Working from a Chris Weitz and J. Mills Goodloe script that’s as wildly uneven as the terrain on which it takes place, Abu-Assad’s inability to balance the raw against the romantic only grows more frustrating as the story continues. “The Mountain Between Us” wants to convey that its odd couple is on the brink of death, but it also needs to sell us on the idea that Ben and Alex might not mind being stuck together. The closer they come to freezing to death, the hotter they get for each other. Unfortunately, one of the drawbacks of shooting atop the 11,000-foot peaks of British Columbia’s Purcell Mountains is that the scenery is too vividly freezing for the drama to thaw into anything real.

Alex has a badly broken leg and Ben is bruised all over, but not even hypothermia can make these characters as weak as their writing.
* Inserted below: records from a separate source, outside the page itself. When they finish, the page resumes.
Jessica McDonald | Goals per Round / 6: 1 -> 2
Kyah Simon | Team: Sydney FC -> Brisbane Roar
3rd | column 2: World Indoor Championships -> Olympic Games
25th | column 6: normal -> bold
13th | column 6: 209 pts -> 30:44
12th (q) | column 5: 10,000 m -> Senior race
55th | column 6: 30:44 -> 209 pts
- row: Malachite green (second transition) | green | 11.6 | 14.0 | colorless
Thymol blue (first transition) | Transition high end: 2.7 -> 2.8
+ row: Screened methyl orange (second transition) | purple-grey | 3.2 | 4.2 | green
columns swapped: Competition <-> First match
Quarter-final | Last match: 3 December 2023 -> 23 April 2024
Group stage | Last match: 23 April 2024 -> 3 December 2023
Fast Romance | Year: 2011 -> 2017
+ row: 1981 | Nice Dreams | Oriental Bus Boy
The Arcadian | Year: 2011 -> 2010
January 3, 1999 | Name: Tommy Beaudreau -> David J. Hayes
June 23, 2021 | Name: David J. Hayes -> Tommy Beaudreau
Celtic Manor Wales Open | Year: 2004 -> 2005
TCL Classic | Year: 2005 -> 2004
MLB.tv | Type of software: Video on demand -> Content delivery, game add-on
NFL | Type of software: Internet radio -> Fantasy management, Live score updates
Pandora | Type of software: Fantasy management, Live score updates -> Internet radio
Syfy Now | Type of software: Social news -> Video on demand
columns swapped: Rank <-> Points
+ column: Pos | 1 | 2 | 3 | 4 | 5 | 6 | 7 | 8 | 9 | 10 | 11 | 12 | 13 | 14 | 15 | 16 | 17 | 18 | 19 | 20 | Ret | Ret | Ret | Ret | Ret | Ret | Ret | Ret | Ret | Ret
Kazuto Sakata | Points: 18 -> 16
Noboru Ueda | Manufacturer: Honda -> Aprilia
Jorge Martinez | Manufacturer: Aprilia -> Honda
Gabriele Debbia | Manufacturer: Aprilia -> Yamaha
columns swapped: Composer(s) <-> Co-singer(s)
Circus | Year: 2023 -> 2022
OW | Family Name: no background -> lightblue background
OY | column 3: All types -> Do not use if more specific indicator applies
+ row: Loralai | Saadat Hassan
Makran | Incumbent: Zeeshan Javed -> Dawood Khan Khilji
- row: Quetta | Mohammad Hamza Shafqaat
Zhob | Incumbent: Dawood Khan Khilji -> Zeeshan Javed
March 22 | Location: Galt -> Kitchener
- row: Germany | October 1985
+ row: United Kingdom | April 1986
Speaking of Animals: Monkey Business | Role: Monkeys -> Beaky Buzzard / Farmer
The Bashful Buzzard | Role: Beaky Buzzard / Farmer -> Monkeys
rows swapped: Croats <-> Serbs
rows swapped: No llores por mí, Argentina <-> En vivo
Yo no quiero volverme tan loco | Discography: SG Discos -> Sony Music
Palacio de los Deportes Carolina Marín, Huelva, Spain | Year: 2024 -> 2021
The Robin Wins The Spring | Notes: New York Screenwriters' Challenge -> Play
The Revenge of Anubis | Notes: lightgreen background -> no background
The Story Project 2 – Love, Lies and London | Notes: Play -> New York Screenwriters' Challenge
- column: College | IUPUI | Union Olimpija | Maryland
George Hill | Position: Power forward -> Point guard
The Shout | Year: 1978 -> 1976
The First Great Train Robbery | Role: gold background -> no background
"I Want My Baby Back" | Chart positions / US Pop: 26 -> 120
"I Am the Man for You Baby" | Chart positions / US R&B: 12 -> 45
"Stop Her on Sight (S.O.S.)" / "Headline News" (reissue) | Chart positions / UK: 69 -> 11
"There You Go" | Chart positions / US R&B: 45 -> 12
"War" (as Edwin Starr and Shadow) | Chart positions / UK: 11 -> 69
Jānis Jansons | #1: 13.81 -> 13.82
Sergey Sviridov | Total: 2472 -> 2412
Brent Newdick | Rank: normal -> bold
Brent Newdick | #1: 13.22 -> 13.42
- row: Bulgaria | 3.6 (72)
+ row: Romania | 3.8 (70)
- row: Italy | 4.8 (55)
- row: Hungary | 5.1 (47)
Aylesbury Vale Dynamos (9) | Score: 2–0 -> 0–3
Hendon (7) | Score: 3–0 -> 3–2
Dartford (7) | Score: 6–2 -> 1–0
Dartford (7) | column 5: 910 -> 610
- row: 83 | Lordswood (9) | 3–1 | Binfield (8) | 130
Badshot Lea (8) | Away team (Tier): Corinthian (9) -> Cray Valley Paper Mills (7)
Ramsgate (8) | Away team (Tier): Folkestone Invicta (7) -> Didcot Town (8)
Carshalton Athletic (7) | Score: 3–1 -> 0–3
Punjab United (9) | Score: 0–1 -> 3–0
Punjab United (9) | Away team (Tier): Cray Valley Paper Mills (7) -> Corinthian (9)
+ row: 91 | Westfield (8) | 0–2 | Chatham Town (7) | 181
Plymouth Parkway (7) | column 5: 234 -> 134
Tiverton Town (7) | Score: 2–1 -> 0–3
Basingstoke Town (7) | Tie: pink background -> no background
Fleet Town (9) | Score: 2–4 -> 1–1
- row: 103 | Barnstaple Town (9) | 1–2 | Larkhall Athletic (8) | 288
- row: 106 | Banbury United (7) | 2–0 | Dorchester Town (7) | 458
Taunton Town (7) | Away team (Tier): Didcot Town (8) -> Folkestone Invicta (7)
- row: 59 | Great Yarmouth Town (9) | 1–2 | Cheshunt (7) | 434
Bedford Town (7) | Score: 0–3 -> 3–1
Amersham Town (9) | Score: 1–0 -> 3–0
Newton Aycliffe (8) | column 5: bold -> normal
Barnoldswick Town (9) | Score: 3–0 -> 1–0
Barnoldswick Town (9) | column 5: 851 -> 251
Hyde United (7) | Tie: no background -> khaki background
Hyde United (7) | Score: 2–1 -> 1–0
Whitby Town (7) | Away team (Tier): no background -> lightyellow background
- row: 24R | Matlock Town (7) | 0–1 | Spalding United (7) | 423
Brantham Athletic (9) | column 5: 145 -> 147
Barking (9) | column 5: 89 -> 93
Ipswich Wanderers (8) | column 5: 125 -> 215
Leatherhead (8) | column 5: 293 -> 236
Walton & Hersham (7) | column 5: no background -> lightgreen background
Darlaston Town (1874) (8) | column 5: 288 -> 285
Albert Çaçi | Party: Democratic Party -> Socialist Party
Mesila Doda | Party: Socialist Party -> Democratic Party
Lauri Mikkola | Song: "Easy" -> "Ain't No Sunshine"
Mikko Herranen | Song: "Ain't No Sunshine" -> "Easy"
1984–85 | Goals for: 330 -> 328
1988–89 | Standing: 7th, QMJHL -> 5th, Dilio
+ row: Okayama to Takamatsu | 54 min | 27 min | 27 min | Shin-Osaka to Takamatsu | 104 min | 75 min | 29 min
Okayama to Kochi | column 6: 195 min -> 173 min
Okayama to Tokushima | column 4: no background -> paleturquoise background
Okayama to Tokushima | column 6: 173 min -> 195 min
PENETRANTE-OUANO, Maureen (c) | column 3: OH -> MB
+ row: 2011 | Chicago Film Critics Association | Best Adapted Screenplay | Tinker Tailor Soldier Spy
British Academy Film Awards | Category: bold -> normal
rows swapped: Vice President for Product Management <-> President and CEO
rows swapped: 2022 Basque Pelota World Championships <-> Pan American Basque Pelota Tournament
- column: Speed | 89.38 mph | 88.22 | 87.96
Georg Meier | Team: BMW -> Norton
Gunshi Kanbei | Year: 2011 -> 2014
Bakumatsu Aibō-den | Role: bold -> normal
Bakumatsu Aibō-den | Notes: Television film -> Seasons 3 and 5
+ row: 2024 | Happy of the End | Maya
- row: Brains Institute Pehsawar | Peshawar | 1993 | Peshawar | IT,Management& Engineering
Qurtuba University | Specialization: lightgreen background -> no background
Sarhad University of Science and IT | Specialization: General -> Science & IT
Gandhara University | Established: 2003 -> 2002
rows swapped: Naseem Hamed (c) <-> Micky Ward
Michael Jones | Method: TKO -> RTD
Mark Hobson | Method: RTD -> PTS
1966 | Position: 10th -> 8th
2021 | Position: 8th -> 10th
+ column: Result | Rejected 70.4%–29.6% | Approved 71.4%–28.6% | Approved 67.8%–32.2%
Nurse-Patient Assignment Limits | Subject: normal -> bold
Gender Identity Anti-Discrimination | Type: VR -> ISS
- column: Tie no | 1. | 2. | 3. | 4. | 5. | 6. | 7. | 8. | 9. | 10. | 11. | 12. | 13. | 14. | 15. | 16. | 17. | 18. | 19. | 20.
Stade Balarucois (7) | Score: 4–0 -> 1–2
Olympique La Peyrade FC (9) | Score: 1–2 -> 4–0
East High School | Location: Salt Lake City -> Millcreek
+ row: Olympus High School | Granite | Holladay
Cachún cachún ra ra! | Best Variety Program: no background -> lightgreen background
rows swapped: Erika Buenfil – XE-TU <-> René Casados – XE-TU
Alex is an extrovert with a world that’s waiting for her back home, while Ben is a reserved man with a buried secret and an arsenal of MacGyver-like skills; that’s really the only tension between them. She wants to hobble her way back down to civilization, while he wants to wait to be rescued inside the busted fuselage. The only time they feel like a believable couple is when they bicker over the right strategy (the nameless dog — such a good boy — serving as the child that galvanizes their makeshift family).

Elba and Winslet are so naturally magnetic that it’s easy to ignore the dramatic entropy of their brief encounter and project a deeper set of desires onto their characters; it’s easy to pretend that Ben didn’t actually just say “I need to occupy my amygdala” when he’s trying to excuse his “Candy Crush” habit (the accent helps), or ignore the fact that Alex is as very smart woman who does exclusively stupid things. Small doses of dark humor help keep things steady as our heroes make their way downhill, but it’s not enough to distract us from the notion that the real mountain between them… was love.

“The heart is nothing but a muscle,” Ben declares, but sometimes — he learns — you need its strength to survive. Maudlin and majestic in equal measure, “The Mountain Between Us” suffers the same paralyzing indecision that afflicts Alex and Ben: It can’t figure out if it wants to live, or if it just wants to make it out alive, and that makes it overstretched third act into the trying ordeal of all. Abu-Assad knows that a little risk can go a long way, but every choice feels like a matter of life or death when you’re standing on top of the world.

Grade: C+

“The Mountain Between Us” opens in theaters on October 6.